* **出典**:
########

毒親と普通の親の違いとは?
子育てをしている間に子供の心身に悪影響を及ぼしてしまう毒親。しかし、親も悪影響を与えたくてそのような育て方をしているわけではありません。また、大人になってから、自分は毒親に育てられたと主張する子供側の気持ちもわかりますが、果たしてその親は本当に毒親だったのでしょうか。普通の親と毒親の違いをケースごとに探っていきます。
子育てを放棄する毒親とその子供
現在は昔と違って、女性は結婚して家庭に入ったら仕事をやめて専業主婦でいるべきという考え方はほとんどなくなりましたので、子育て中でも生活のバランスをとりながらパートに出るなど働く女性がとても多くなりました。
また、妻が子育て中でも働くということに関して、夫側の理解を得られやすい時代にもなりました。保育園に父親が迎えに行く、学校行事に参加するなども当たり前の光景になりました。
「イクメン」などという言葉をよく聞くようになったのもこのような時代背景の象徴とも言えます。
しかし、家庭や子供を優先的に考えることをせずに、仕事が中心になってしまっている親もいます。子育てよりもギャンブルに重点を置く親もいます。また、夫婦関係が悪い場合は、家庭のことよりも浮気相手との関係に気を取られている親もいるかもしれません。
このような親は、毒親と言われてしまうのは仕方のないことです。また、親自身が依存症になっている可能性が高いので、カウンセリングなどの適切なケアが必要です。
家族として機能していない環境の下で毒親の子供は育つため、常に不安感がつきまといます。どんなに素晴らしいことをしても、褒めてもらうこともなければ認めてもらうこともないので、「自分は家族から不要な人間と思われている」と感じて生きるようになります。

########

* **記録の抜粋**:
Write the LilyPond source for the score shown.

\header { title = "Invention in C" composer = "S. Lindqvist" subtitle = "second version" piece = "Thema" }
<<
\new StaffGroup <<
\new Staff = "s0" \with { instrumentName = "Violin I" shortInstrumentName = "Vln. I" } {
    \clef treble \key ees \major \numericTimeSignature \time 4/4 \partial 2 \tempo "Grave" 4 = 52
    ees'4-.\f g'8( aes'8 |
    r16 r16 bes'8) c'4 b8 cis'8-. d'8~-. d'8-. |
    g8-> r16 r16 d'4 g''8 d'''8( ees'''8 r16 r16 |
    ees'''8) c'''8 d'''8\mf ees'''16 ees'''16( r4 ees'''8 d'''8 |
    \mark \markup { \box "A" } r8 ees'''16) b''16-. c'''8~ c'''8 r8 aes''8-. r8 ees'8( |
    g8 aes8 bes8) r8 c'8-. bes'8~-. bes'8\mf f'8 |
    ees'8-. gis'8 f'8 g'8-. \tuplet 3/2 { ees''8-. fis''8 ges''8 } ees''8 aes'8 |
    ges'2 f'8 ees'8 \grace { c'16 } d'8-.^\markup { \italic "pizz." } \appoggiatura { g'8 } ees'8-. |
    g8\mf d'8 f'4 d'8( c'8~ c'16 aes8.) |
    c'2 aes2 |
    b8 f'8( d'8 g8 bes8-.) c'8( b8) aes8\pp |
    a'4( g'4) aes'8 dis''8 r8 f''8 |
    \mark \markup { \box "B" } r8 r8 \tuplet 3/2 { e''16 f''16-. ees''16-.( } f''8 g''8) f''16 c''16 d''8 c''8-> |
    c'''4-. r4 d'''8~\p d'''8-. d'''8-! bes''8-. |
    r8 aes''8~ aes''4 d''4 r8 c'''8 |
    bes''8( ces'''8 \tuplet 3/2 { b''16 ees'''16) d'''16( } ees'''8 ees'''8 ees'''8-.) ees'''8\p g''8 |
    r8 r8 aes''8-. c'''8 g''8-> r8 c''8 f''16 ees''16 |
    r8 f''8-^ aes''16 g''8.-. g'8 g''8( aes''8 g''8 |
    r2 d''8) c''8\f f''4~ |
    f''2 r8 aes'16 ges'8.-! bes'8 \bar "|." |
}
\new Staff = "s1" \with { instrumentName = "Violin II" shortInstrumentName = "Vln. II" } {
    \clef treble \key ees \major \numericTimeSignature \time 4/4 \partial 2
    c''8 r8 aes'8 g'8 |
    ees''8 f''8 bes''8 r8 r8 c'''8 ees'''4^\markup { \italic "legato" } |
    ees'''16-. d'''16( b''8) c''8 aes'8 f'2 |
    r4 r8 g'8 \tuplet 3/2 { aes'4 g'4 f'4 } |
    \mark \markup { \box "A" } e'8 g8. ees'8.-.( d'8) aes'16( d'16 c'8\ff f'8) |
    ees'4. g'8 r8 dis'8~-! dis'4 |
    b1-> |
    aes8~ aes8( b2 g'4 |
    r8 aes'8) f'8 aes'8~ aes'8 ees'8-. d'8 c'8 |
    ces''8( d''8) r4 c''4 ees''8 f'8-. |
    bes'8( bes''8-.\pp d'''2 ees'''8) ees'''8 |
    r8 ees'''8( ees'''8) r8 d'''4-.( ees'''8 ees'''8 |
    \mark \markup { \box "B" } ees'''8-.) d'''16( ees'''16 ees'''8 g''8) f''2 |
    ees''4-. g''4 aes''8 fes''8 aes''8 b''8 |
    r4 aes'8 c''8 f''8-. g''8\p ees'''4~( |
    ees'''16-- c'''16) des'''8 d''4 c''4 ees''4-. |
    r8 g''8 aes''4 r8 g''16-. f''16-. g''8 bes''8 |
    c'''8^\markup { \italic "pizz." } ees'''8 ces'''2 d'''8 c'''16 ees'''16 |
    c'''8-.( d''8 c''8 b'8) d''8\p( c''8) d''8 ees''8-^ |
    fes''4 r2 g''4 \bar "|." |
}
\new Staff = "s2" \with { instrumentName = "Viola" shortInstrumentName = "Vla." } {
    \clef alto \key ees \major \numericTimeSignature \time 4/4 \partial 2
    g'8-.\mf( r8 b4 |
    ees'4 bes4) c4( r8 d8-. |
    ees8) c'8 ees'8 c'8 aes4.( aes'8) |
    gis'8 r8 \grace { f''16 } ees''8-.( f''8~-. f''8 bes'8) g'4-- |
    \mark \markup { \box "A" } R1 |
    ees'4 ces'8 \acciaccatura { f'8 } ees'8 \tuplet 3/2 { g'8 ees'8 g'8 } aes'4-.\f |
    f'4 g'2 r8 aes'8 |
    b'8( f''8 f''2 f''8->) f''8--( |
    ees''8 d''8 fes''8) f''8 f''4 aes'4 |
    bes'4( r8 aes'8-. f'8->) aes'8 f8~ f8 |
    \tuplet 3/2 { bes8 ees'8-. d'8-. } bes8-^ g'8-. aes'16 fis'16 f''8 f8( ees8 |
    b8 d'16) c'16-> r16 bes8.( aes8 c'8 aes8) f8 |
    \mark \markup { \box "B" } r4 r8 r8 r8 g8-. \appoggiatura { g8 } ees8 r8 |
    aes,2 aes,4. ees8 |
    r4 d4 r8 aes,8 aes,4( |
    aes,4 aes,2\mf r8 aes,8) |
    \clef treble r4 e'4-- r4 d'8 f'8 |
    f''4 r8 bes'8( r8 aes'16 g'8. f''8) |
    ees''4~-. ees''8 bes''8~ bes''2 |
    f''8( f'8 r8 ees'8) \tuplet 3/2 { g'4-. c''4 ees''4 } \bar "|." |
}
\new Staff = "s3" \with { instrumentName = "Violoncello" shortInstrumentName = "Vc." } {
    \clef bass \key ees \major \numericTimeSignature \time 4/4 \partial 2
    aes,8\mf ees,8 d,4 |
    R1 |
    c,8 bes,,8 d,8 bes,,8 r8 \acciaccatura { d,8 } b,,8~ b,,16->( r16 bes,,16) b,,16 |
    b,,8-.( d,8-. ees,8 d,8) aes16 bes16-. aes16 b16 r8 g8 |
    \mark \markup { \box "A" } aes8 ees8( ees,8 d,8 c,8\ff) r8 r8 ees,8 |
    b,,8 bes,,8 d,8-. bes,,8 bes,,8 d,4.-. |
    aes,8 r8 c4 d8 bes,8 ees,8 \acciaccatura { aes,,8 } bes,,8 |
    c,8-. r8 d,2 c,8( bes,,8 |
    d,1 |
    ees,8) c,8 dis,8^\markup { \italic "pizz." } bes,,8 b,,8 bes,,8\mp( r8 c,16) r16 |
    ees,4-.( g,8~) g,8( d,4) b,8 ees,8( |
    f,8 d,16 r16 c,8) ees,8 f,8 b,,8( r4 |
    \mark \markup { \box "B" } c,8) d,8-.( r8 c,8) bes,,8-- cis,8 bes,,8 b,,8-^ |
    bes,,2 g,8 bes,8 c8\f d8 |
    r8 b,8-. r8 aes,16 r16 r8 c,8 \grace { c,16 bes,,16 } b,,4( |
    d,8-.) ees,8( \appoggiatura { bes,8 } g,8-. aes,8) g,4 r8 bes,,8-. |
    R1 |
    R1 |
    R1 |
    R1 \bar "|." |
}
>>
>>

########

* **課題**:
A. 次の(i)〜(iii)が出典の内容と合うかどうかを、それぞれ「はい」か「いいえ」で答え、判断の決め手となる出典の語句をそのまま引用せよ。(i) 保育園に父親が迎えに行くことは当たり前の光景になった。(ii) 女性は結婚したら仕事をやめるべきという考え方が、現在も広く残っている。(iii) 依存症の可能性が高い親には、カウンセリングなどのケアが必要である。
B. 記録のうち、文字列「treble」を含む行を数え、その数だけを答えよ。
出典と記録は互いに無関係である。

* **解答**:
A.
(i) はい。「保育園に父親が迎えに行く、学校行事に参加するなども当たり前の光景になりました」
(ii) いいえ。「女性は結婚して家庭に入ったら仕事をやめて専業主婦でいるべきという考え方はほとんどなくなりました」
(iii) はい。「カウンセリングなどの適切なケアが必要です」

B. 3